[Opening EXERCISE INPUTS section]

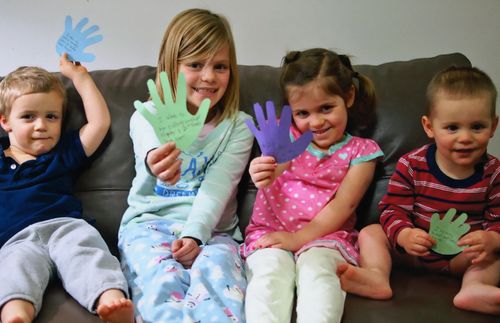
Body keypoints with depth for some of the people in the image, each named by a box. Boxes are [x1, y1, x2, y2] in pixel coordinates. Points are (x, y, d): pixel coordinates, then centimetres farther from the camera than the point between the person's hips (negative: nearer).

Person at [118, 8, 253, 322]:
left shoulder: (239, 127, 6)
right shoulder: (147, 116, 3)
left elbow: (218, 186, -6)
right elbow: (151, 148, -23)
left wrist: (195, 234, -23)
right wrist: (155, 162, -49)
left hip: (211, 229, 1)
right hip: (149, 223, 0)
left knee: (217, 275, -33)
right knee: (164, 283, -32)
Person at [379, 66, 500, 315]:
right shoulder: (411, 166, -9)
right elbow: (393, 209, -8)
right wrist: (404, 235, -30)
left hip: (465, 257, 1)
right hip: (415, 251, 0)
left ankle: (474, 285, -39)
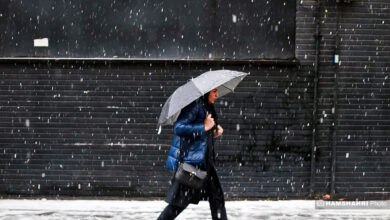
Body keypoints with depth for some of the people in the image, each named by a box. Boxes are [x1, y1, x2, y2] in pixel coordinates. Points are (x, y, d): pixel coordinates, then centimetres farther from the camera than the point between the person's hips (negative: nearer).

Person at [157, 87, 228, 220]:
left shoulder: (207, 107, 15)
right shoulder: (194, 106, -14)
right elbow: (178, 128, -26)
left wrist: (214, 132, 4)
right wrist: (204, 127, -20)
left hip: (204, 162, 10)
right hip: (190, 162, -10)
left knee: (217, 198, 9)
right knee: (180, 202, -5)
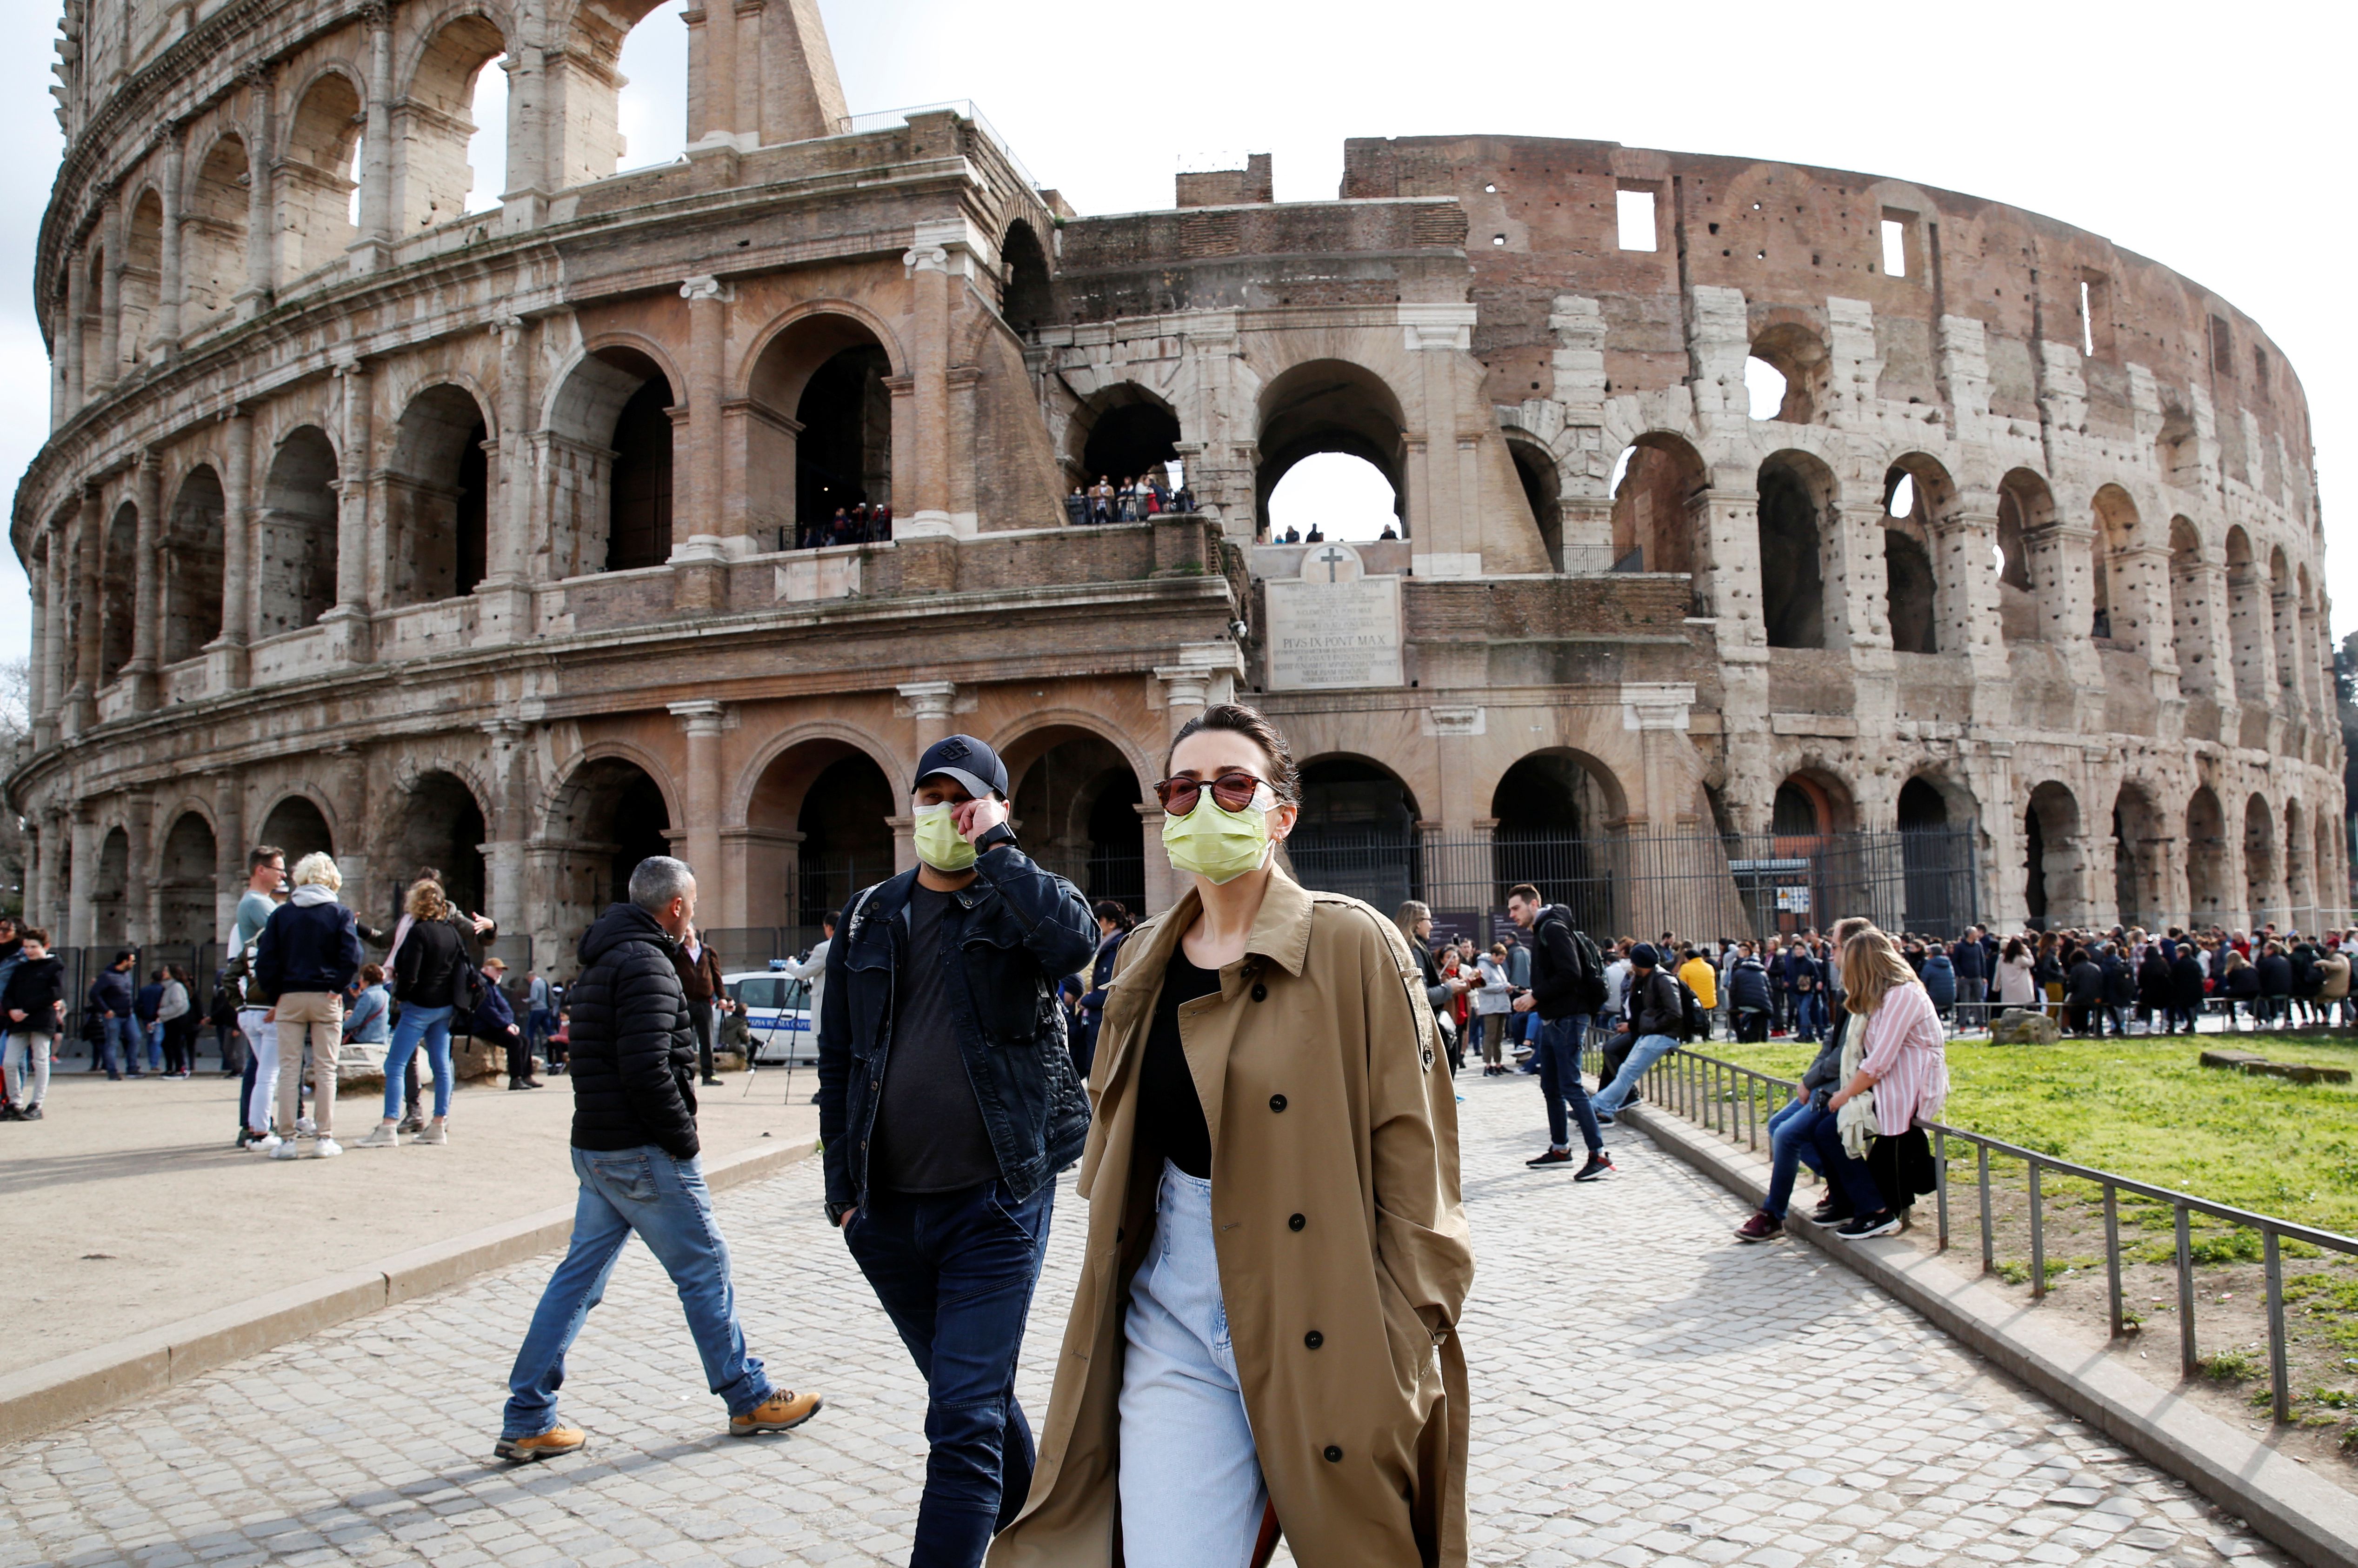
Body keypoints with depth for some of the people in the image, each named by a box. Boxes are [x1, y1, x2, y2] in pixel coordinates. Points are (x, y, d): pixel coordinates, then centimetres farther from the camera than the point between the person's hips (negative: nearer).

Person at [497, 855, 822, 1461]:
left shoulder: (602, 961, 16)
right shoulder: (646, 964, -17)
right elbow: (646, 1069, -25)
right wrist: (684, 1139, -14)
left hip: (595, 1146, 10)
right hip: (643, 1153, -10)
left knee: (578, 1277, 11)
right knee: (705, 1269, 2)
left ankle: (526, 1422, 14)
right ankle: (750, 1399, 14)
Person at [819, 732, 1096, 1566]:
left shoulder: (1018, 903, -2)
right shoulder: (870, 918, 9)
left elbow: (1075, 941, -27)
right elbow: (837, 1054, 12)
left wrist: (995, 850, -17)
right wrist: (841, 1182, 7)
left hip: (994, 1202, -5)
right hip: (889, 1210, 5)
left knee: (966, 1422, -8)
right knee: (977, 1401, 20)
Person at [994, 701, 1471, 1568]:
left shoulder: (1353, 946, -7)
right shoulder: (1144, 959, 9)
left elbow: (1413, 1159, -9)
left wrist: (1400, 1356, -12)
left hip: (1323, 1322, -3)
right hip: (1172, 1318, 4)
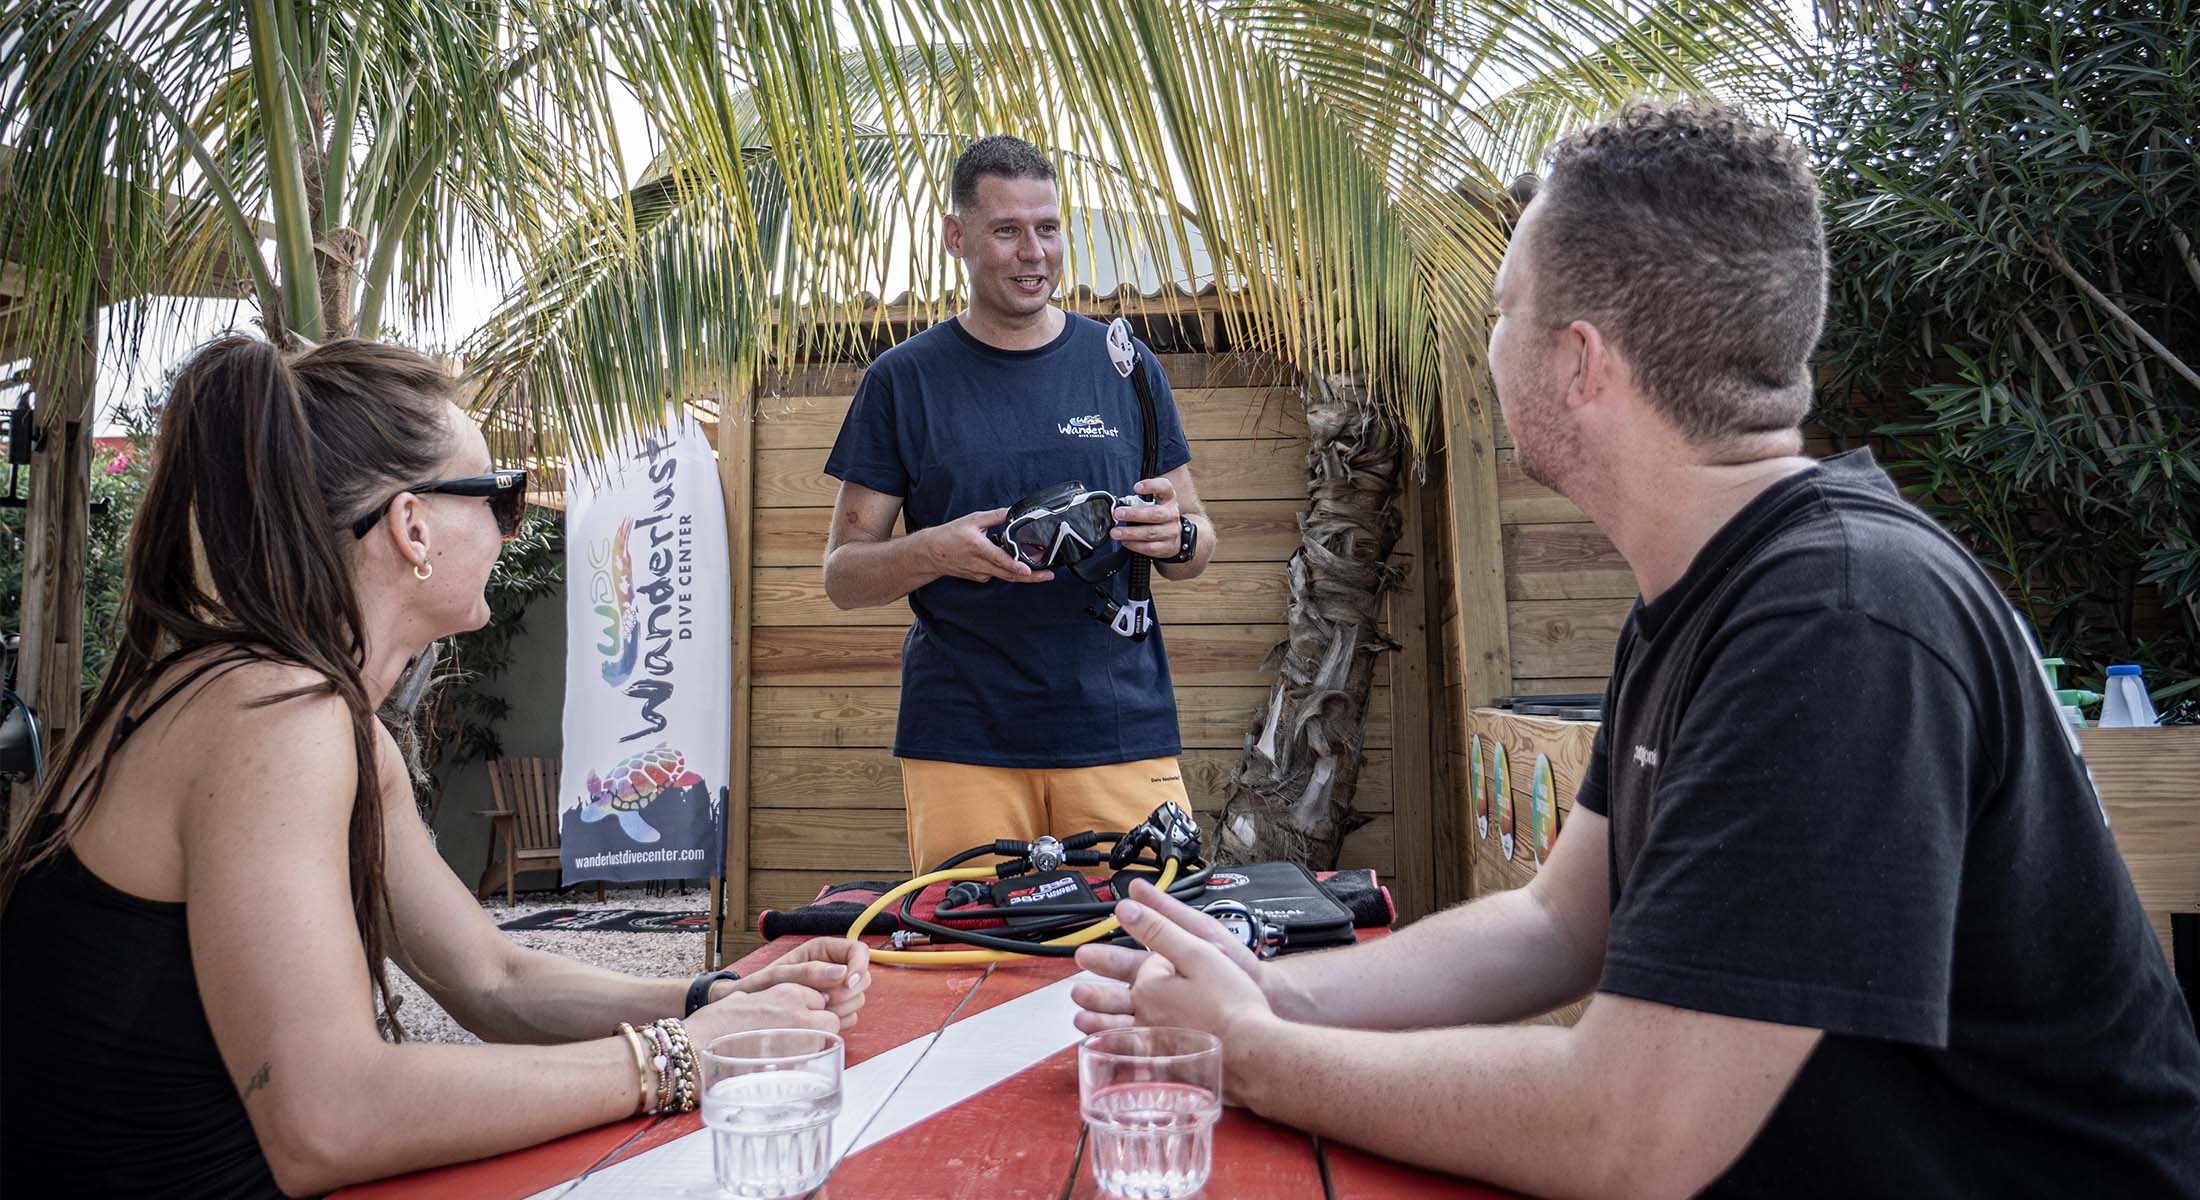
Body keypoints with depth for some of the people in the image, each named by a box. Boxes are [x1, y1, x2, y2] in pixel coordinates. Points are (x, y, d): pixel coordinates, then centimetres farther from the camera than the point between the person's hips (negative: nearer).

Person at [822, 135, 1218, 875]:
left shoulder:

[Closing EXERCISE INPUTS section]

* **THE TASK**
Rewrite the records from their start through the line with "right knee: (180, 202, -5)", swapping "keypoints" for "landmarks" and leaving everything else unchanged. Omit the pictures.

* **OUTPUT OF THE EXERCISE**
Body landmarks with depth for some of the people in the image, each named by a box. Boxes are [x1, y1, x2, y2] in pixel coordinates. Points are (x, y, d): pixel coordinates, then centimetres farther from the camera than the point between the person's hips (negative: nearer).

Person at [118, 8, 253, 322]:
left shoulder: (239, 127, 6)
right shoulder: (147, 116, 3)
left elbow: (218, 186, -6)
right elbow: (151, 148, -23)
left wrist: (195, 234, -23)
right wrist: (155, 162, -49)
left hip: (211, 229, 1)
right hip: (149, 223, 0)
left knee: (217, 275, -33)
right knee: (164, 283, -32)
Person at [379, 66, 500, 315]:
right shoulder: (411, 166, -9)
right elbow: (393, 209, -8)
right wrist: (404, 235, -30)
left hip: (465, 257, 1)
right hip: (415, 251, 0)
left ankle: (474, 285, -39)
Body landmarks with depth for some of the people in the image, each named by a box. Boxes are [x1, y1, x2, y2] in pixel coordinates. Points are (x, y, d): pixel coordinates, then centimetres farther from the camera than the point between the person's hips (negative: nearer).

Person at [157, 87, 228, 220]:
left shoulder: (207, 107, 15)
right shoulder: (194, 106, -14)
right elbow: (178, 128, -26)
left wrist: (214, 132, 4)
right wrist: (204, 127, -20)
left hip: (204, 162, 10)
right hip: (190, 162, -10)
left knee: (217, 198, 9)
right knee: (180, 202, -5)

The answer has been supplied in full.